Herzog et al.35, utilizando uma escala de disforia, estudaram residentes de diversas especialidades com o objetivo de identificar tipos de pacientes que geravam sentimentos disfóricos. As relações mais freqüentes entre as situações clínicas e as reações psicológicas dos residentes foram:

raiva — dor crônica, pacientes não-aderentes ao tratamento, sociopatas e síndrome de Munchausen;

tristeza — leucemia, estado pós-apoplexia, tetraplegia, câncer metastático;

ansiedade — pacientes intubados, infarto do miocárdio, parada cardíaca, estado confusional agudo;

desamparo — demência, parada cardíaca, estado pós-apoplexia, câncer metastático;

estresse — infarto do miocárdio, parada cardíaca, estado confusional agudo, câncer metastático.
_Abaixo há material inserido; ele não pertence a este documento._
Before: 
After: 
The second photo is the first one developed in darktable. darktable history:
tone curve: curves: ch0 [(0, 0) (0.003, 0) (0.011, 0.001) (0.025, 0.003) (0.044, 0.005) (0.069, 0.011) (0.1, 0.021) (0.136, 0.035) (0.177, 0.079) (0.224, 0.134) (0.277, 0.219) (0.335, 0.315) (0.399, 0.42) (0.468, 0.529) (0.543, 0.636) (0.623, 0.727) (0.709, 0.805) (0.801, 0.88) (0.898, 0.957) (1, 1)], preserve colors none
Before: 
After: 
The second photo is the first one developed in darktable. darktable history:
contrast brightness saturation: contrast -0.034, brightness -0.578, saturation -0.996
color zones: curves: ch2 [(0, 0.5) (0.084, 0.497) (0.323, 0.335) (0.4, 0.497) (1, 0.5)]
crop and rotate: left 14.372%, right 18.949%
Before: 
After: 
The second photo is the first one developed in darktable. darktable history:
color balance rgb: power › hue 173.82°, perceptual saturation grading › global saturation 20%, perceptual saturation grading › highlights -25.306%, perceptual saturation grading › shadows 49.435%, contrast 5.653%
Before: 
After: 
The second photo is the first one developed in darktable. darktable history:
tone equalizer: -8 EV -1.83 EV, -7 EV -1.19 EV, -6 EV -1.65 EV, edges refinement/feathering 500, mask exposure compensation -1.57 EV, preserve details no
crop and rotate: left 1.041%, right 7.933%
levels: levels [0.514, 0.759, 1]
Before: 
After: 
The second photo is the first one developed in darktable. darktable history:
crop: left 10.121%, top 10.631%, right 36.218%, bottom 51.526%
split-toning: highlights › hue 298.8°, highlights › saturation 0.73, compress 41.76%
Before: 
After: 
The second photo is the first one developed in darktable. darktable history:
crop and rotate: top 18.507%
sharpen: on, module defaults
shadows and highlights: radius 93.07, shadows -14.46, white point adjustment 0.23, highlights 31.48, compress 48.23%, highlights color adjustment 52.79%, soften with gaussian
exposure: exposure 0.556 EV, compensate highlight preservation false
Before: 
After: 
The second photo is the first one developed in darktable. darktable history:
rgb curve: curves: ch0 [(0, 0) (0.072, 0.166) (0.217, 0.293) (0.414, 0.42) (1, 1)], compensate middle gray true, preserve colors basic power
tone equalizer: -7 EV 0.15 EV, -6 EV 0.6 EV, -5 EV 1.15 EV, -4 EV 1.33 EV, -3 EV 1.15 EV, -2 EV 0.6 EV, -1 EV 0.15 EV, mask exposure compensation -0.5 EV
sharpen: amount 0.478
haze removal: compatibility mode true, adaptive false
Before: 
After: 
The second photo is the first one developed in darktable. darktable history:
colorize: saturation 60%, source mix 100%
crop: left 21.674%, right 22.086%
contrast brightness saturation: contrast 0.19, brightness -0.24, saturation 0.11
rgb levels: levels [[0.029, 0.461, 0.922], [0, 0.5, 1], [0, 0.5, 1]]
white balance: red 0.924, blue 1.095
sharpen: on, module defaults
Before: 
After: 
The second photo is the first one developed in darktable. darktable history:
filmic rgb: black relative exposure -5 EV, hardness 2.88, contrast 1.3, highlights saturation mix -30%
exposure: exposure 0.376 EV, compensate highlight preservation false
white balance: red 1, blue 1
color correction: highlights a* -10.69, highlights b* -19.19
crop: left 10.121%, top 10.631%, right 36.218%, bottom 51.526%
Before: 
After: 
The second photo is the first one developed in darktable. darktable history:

Bing-You36 pesquisou as situações que os residentes antecipavam como geradoras de ansiedade. O autor aplicou um questionário em 35 residentes (23 homens e 12 mulheres), de sete especialidades, que estavam iniciando a Residência. Os residentes foram inquiridos a respeito do potencial ansiógeno de 27 tipos de situações da prática médica e do treinamento. Os resultados revelaram que as principais situações antecipadas como ansiogênicas eram, em ordem decrescente de intensidade: o atendimento de parada cardíaca*; ser acusado de erro profissional*; conversar com pacientes terminais*; não conseguir administrar o tempo; contrair infecções dos pacientes; apresentar casos nas visitas; ensinar aos estudantes; perguntas difíceis dos pacientes*; interagir com o corpo de enfermagem*; lidar com pacientes alcoolizados ou hostis*.

Nas situações assinaladas (*), as mulheres apresentaram maiores escores que os homens, antecipando um maior grau de ansiedade.

 

A SÍNDROME DE ESTRESSE DO RESIDENTE

Uma primeira tentativa de sistematização da morbidade psicológica e psiquiátrica nos residentes foi feita por Small37, ao descrever um quadro sindrômico nos médicos em treinamento, que denominou the house officer stress syndrome. Segundo esse autor, a síndrome apresenta as seguintes características: distúrbios cognitivos episódicos, raiva crônica, ceticismo, discórdia familiar, uso abusivo de drogas, depressão, ideação suicida e suicídio.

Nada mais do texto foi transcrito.